God cannot abide with just a little bit of sin.  A little bit of sin is a cancer that kills the relationship of love, intimacy, worship and family God intended to exist between himself and humankind.

If my mother in law looked that doctor in the face after telling her she had cancer and the treatment she would need to rid herself of it, and said, "Who are you to tell me what I need?!!!"  And stomped out of his office offended and unwilling to accept the gift of life he was offering her through cancer treatment, she'd be crazy!

Now I know the analogy between my mother in law's cancer and the sin problem of humanity can only be taken so far.  Doctor's make errors.  There are arguably many options for treatments of cancer.  And a person hearing they have cancer may not want the treatment being offered them for reasons that don't qualify them to be judged as crazy.  But when you stop to think about the atrocities human beings do to each other and the fact that we all know there is ultimate right and wrong and that there is a perfect, good God who made us and knows all things.  And then you think about how He cannot just live with us like this, he has to judge and somehow, bring the evil that permeates our lives to an end or he wouldn't be good, you can't just write off his good news cure and his bad news diagnosis:

For God did not send his Son into the world to condemn the world, but in order that the world might be saved through him. Whoever believes in him is not condemned, but whoever does not believe is condemned already, because he has not believed in the name of the only Son of God. 

The Verdict

So, Joy the world, the Lord is come... and everyone lived happily ever after, right?  Well, one day yes, for everyone who believes, but that is also another blog or 20.

In John 3:16-19 Jesus tells us that good news that believing he is the Savior that God sent into the world saves us from the bad news that we are all condemned to eternal separation from God without him.  And he also tells us that not everyone will believe.  Many countless souls have heard this news and still hear this news and either reject it or attempt to not deal with what it really says or say they believe it but their words don't match their life.

In verse 19 Jesus gives us the verdict as to why so many of us hear the Christmas message of Joy to the world, the Lord is come and walk away counting such lyrics a myth:  We like our darkness.
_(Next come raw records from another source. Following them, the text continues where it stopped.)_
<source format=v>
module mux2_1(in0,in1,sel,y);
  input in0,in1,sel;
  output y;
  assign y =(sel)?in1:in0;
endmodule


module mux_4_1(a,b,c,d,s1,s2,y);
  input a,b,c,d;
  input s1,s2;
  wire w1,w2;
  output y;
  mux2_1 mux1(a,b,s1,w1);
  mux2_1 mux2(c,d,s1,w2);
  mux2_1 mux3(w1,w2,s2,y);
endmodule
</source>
It's boggles me even as I write and try to pull back the focus and think about those words:

And this is the judgment: the light has come into the world, and people loved the darkness rather than the light because their works were evil.
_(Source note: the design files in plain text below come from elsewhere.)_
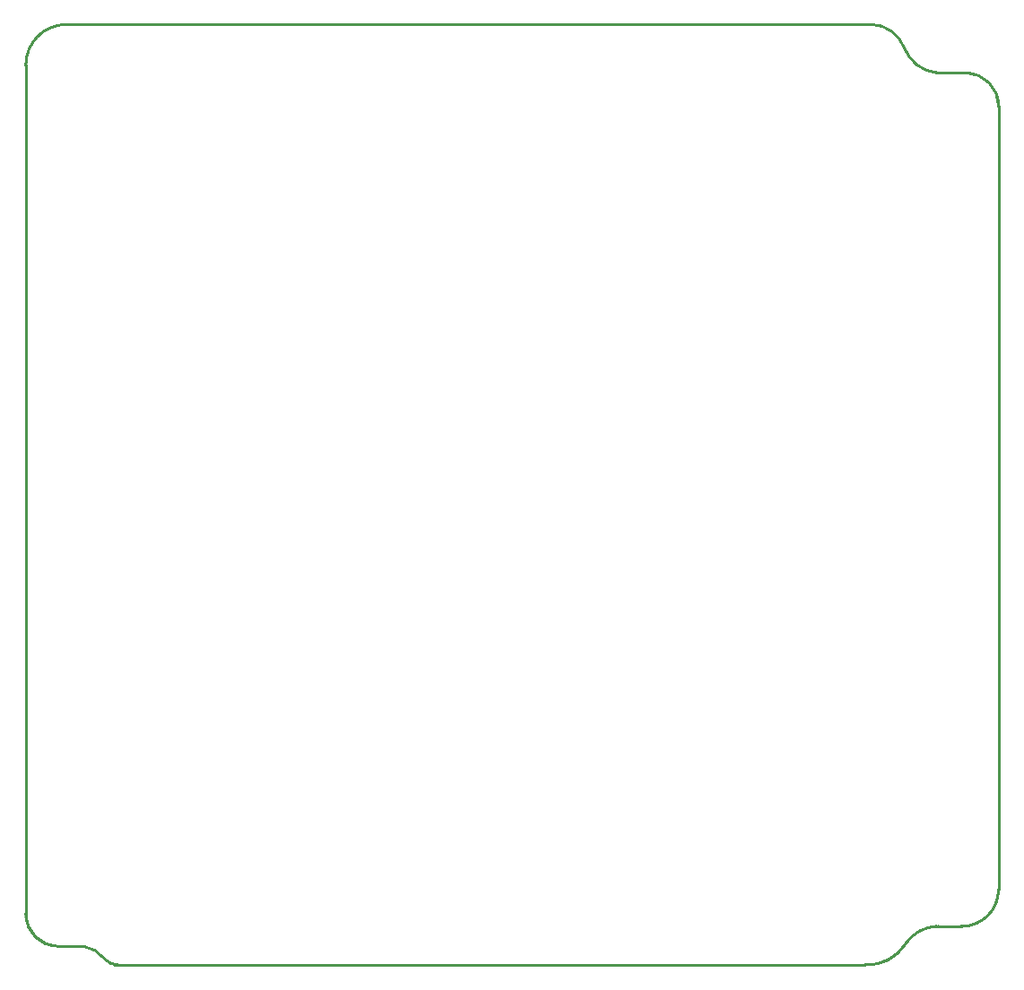
<source format=gko>
G04*
G04 #@! TF.GenerationSoftware,Altium Limited,Altium Designer,18.1.7 (191)*
G04*
G04 Layer_Color=16711935*
%FSLAX25Y25*%
%MOIN*%
G70*
G01*
G75*
%ADD11C,0.01000*%
D11*
X347386Y14340D02*
G03*
X361626Y27913I535J13694D01*
G01*
X14967Y349915D02*
G03*
X16Y334358I303J-15254D01*
G01*
X29260Y2280D02*
G03*
X21555Y6906I-9648J-7340D01*
G01*
X-0Y19111D02*
G03*
X12402Y6906I12303J98D01*
G01*
X312115Y114D02*
G03*
X326870Y7497I1233J15972D01*
G01*
X338386Y14386D02*
G03*
X326870Y7497I1070J-14856D01*
G01*
X326575Y341158D02*
G03*
X338336Y331906I13607J5196D01*
G01*
X326575Y341158D02*
G03*
X313878Y349918I-12487J-4517D01*
G01*
X361713Y319130D02*
G03*
X349508Y331906I-12490J285D01*
G01*
X29260Y2280D02*
G03*
X34350Y-0I5012J4367D01*
G01*
X338386Y14340D02*
X347386D01*
X361626Y27913D02*
Y30410D01*
X15059Y349918D02*
X313878D01*
X0Y17284D02*
Y334661D01*
X12402Y6906D02*
X21555D01*
X338336Y331906D02*
X349508D01*
X361626Y30410D02*
Y319416D01*
X32795Y0D02*
X312106D01*
X14449Y349882D02*
G03*
X45Y335005I609J-15002D01*
G01*
X326575Y341220D02*
G03*
X314724Y349882I-12571J-4763D01*
G01*
X326575Y341339D02*
G03*
X338898Y331928I13326J4677D01*
G01*
X361631Y319611D02*
G03*
X349410Y331906I-12330J-35D01*
G01*
X339435Y14356D02*
G03*
X327284Y8150I-253J-14503D01*
G01*
X348242Y14356D02*
G03*
X361631Y27953I-102J13490D01*
G01*
X311967Y-72D02*
G03*
X327284Y8150I575J17307D01*
G01*
X29278Y2252D02*
G03*
X34488Y-72I4950J4095D01*
G01*
X29278Y2252D02*
G03*
X21524Y6947I-10086J-7908D01*
G01*
X39Y18032D02*
G03*
X11317Y6947I11796J722D01*
G01*
X39Y18032D02*
Y334880D01*
X14449Y349882D02*
X16575D01*
X314724D01*
X338898Y331928D02*
X349301D01*
X361631Y27953D02*
X361631Y319611D01*
X339181Y14356D02*
X348242D01*
X34488Y-72D02*
X311967Y-72D01*
X11317Y6947D02*
X21524D01*
M02*

</source>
Jesus is the light of the world.  He is the only person ever to have walked this earth who can show us what life is really about.  And He is the only man who exposes the truth about our love affair with evil.  We all have judgments about what is evil and what isn't.  Most of us would agree about the obvious evils:  murder, stealing, lying, cheating, abuse, greed.  But that's where our "light" is really darkness.  In another place Jesus said, "The eye is the lamp of the body. So, if your eye is healthy, your whole body will be full of light, but if your eye is bad, your whole body will be full of darkness. If then the light in you is darkness, how great is the darkness!"  Jesus is the only man who has the ability to tell us what evil really is.  We are blind.  We don't see the cancer microscopically growing in our heart of selfishness, anger, lust, and insatiable appetite for bigger and better.
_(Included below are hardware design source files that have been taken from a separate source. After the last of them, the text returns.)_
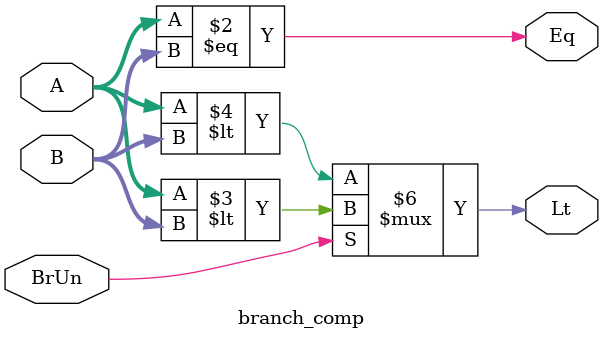
<source format=sv>
`timescale 1ns / 1ps


module branch_comp(
    input [31:0] A,B,
    input BrUn,
    output logic Eq,Lt
    );
    
    always_comb
        begin
            Eq = (A == B);
            if(BrUn) //unsigned comparsion
                    Lt = A < B ;  
            else
                begin
                    Lt = $signed(A) < $signed(B) ;
                end
        end
endmodule

</source>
The reason we don't all really feel an unspeakable joy at the thought that Christ has come into this world is because he exposes us for who we really are.  His life is inextinguishable light.  Our crafty arguments and excuses can't hide from his presence.  We love our darkness.  We love our evil ways.  So we don't fall to our knees at his incarnation because we don't want to be seen for who we really are.

Oh Lord! I don't want to hide from your sin-exposing light.  I want to be who you made me to be!  I want real life, eternal life!  Thank you for coming, humbly and powerfully as you did.  Cause many of us who are reading these words from John and hearing the songs at this time of year that speak of your coming to see!  Cure us of our blindness.  Let the light of the world become our cure and life!